To fully understand the wisdom that Paul describes as invisible, inaudible and inconceivable, we need to read Job 28:7. “There is a path that no bird knows, and which the vulture’s eye has not seen. The lion’s whelps have not trodden it, nor has the fierce lion used it.”
Job is speaking of a path of wisdom that the keenest eye cannot see and the proud have not accessed. Job likens that hidden path to a secret vein of silver and a hidden lode of gold. He speaks of iron ore and copper, both of which were as valuable in antiquity as they are today, and his words tell us how miners of his time extracted these precious metals from the earth.
For clarity I’ll quote from the New Living Translation. (Tyndale House Publishers, Inc.) “People know how to mine silver and refine gold. They know how to dig iron from the earth and smelt copper from stone. They know how to put light into darkness and explore the farthest, darkest regions of the earth as they search for ore. They sink a mine shaft into the earth far from where anyone lives. They descend on ropes, swinging back and forth. Bread comes from the earth, but below the surface the earth is melted as by fire.
“People know how to find sapphires and gold dust – treasures that no bird of prey can see, no falcon’s eye can observe – for they are deep within the mines. No wild animal has ever walked upon these treasures; no lion has set his paw there. “People know how to tear apart flinty rocks and overturn the roots of mountains. They cut tunnels in the rocks and uncover precious stones. They dam up the trickling streams and bring to light the hidden treasures.
“But do people know where to find wisdom? Where can they find understanding? No one knows where to find it.” [End quote.]
At this point we need to remember that the wisdom that Job speaks of — the wisdom that cannot be seen by the sharpest eye or trodden by the proudest foot — is the wisdom Paul writes of in the first two chapters of First Corinthians.

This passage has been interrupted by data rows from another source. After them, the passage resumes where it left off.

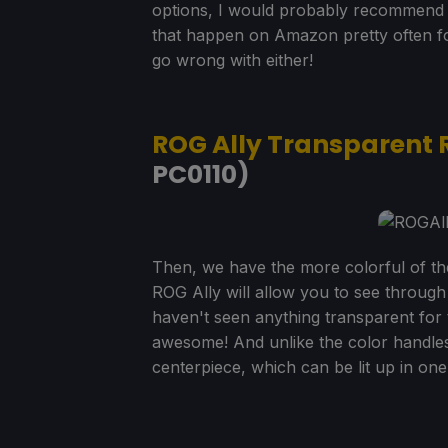
options, I would probably recommend t
that happen on Amazon pretty often for
go wrong with either!
ROG Ally Transparent 
PC0110)
Then, we have the more colorful of t
ROG Ally will allow you to see through 
haven't seen anything transparent for th
awesome! And unlike the color handles
centerpiece, which can be lit up in one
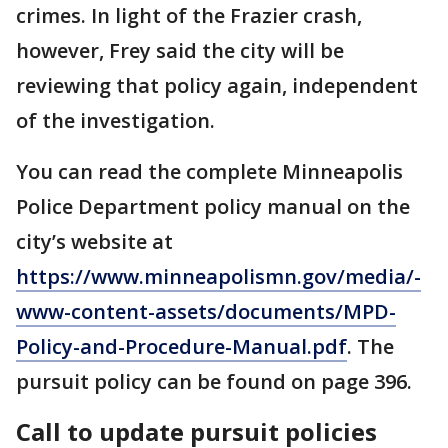
crimes. In light of the Frazier crash,
however, Frey said the city will be
reviewing that policy again, independent
of the investigation.
You can read the complete Minneapolis
Police Department policy manual on the
city’s website at
https://www.minneapolismn.gov/media/-
www-content-assets/documents/MPD-
Policy-and-Procedure-Manual.pdf
. The
pursuit policy can be found on page 396.
Call to update pursuit policies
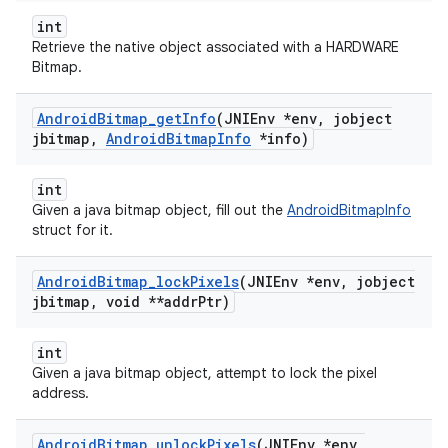
int
Retrieve the native object associated with a HARDWARE
Bitmap.
Android
Bitmap
_
get
Info
(JNIEnv *env
,
jobject
jbitmap
,
Android
Bitmap
Info
*info)
int
Given a java bitmap object, fill out the
AndroidBitmapInfo
struct for it.
Android
Bitmap
_
lock
Pixels
(JNIEnv *env
,
jobject
jbitmap
,
void **addr
Ptr)
int
Given a java bitmap object, attempt to lock the pixel
address.
Android
Bitmap
_
unlock
Pixels
(JNIEnv *env
,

The ancient Greeks valued worldly wisdom (Greek: sophia) above everything else, but saw the gospel preached by Paul as laughable because it lacked sophistication.
“For the Jews require a sign, and the Greeks seek after wisdom, but we preach Christ crucified, to the Jews a stumbling-block, and to the Greeks foolishness; but to those who are called, both Jews and Greeks, Christ the power of God and the wisdom of God. Because the [supposed] foolishness of God is wiser than men; and the [supposed] weakness of God is stronger than men.” (1 Corinthians 1:22-25)
Paul’s determination “not to know anything among you, except Jesus Christ, and him crucified” made him weak, afraid and very shaky, but enabled him to demonstrate the power of the Spirit of God. This, rather than the “enticing words of man’s wisdom” so beloved of the Greeks, should be the basis of their faith (1 Corinthians 2:2-5).
In refusing the signs Jews required and the wisdom Greeks prized, Paul chose a way that pleased neither. He put his witness on the line! Life on the line is about choice: whether you and I have the courage to choose to do as Paul did by putting ourselves ‘at risk’ in situations where we are so dependent on God that we find ourselves praying, “Lord, if you don’t show up, I’m sunk!” This is both daring and dangerous! (The one proviso is that we are where the Lord has led us, not just where we are of our own will.)
It helps us that the Apostle Paul did it “in weakness, in fear, and in trembling” (the Greek word translated “fear” is “phobos”, the origin of the English word “phobia”). If you don’t feel that before you preach then maybe you are preaching what people want rather than what they need. Never allow the expectations of people to determine the content of your message or the way you minister in the anointing.